— WHAT YOU SHOULD DO —
Could you give back the records exactly, taking out the pictures?

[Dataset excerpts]

--- START ---

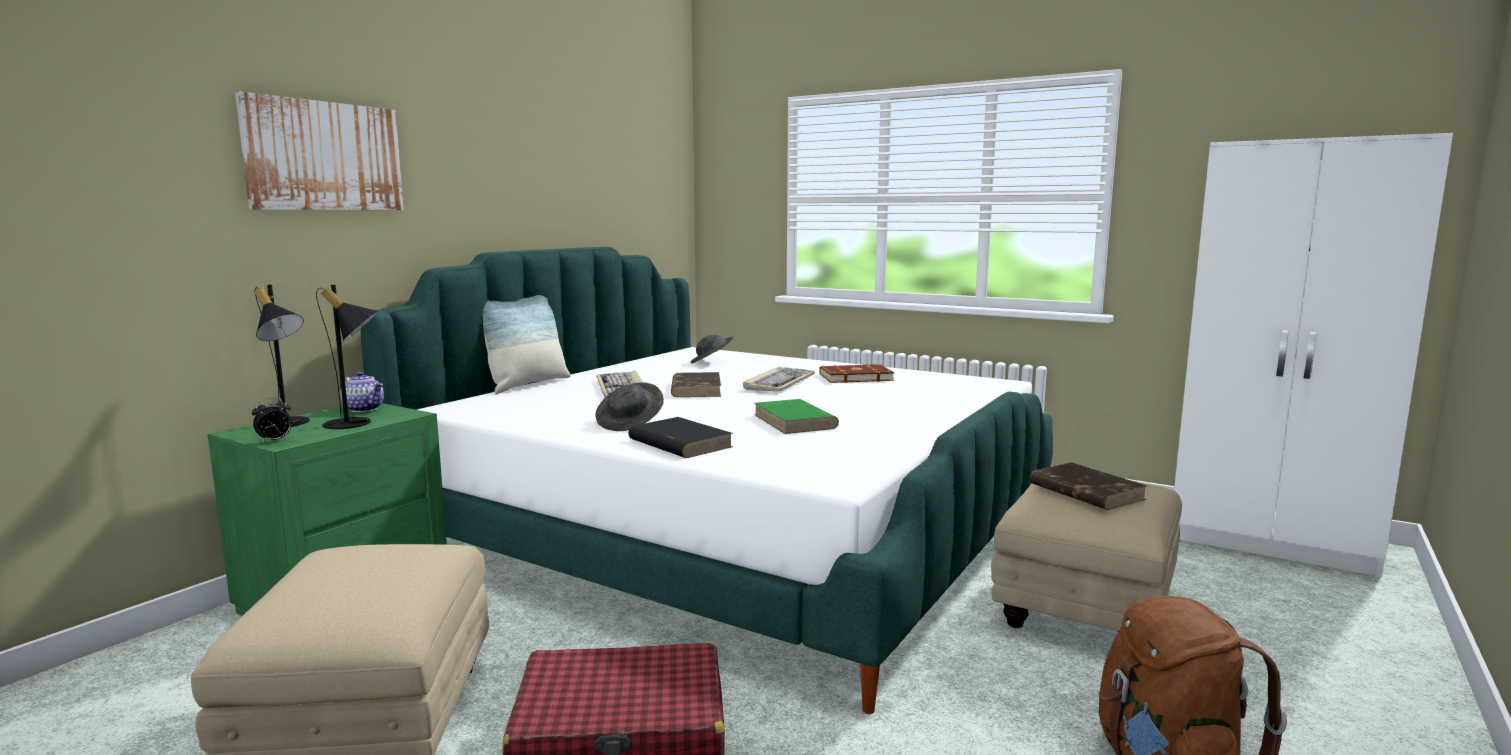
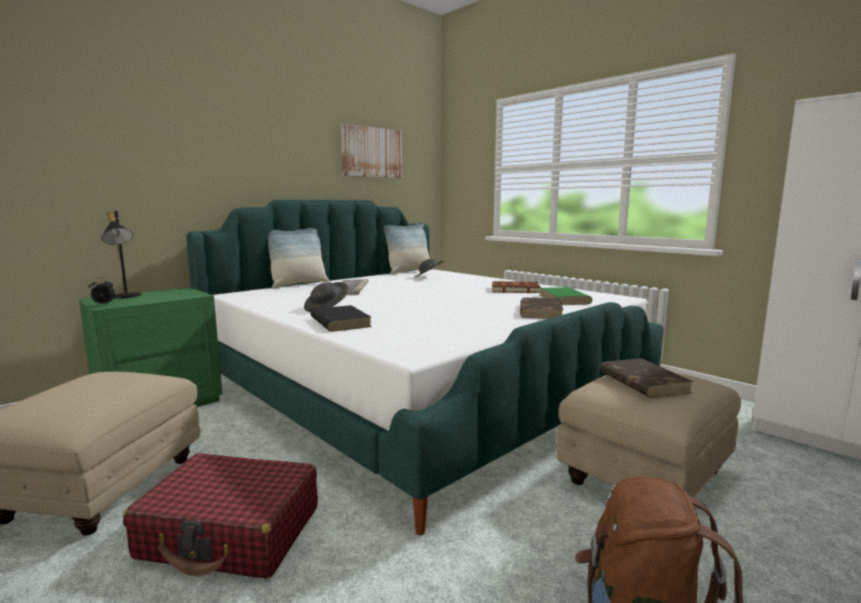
camera: 15 degrees right, 0 degrees up
picture [235,92,404,210] -> picture moved to [341,123,402,178]
black table lamp [316,285,379,429] -> none
teapot [340,371,384,412] -> none
brown book [671,372,721,397] -> brown book moved to [520,297,563,319]
keyboard [743,366,815,391] -> none
green book [754,399,839,434] -> green book moved to [539,287,592,305]
none -> pillow [384,224,433,274]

--- END ---

— THE COMPLETED TASK —
camera: 15 degrees right, 0 degrees up
picture [235,92,404,210] -> picture moved to [341,123,402,178]
black table lamp [316,285,379,429] -> none
teapot [340,371,384,412] -> none
brown book [671,372,721,397] -> brown book moved to [520,297,563,319]
keyboard [743,366,815,391] -> none
green book [754,399,839,434] -> green book moved to [539,287,592,305]
none -> pillow [384,224,433,274]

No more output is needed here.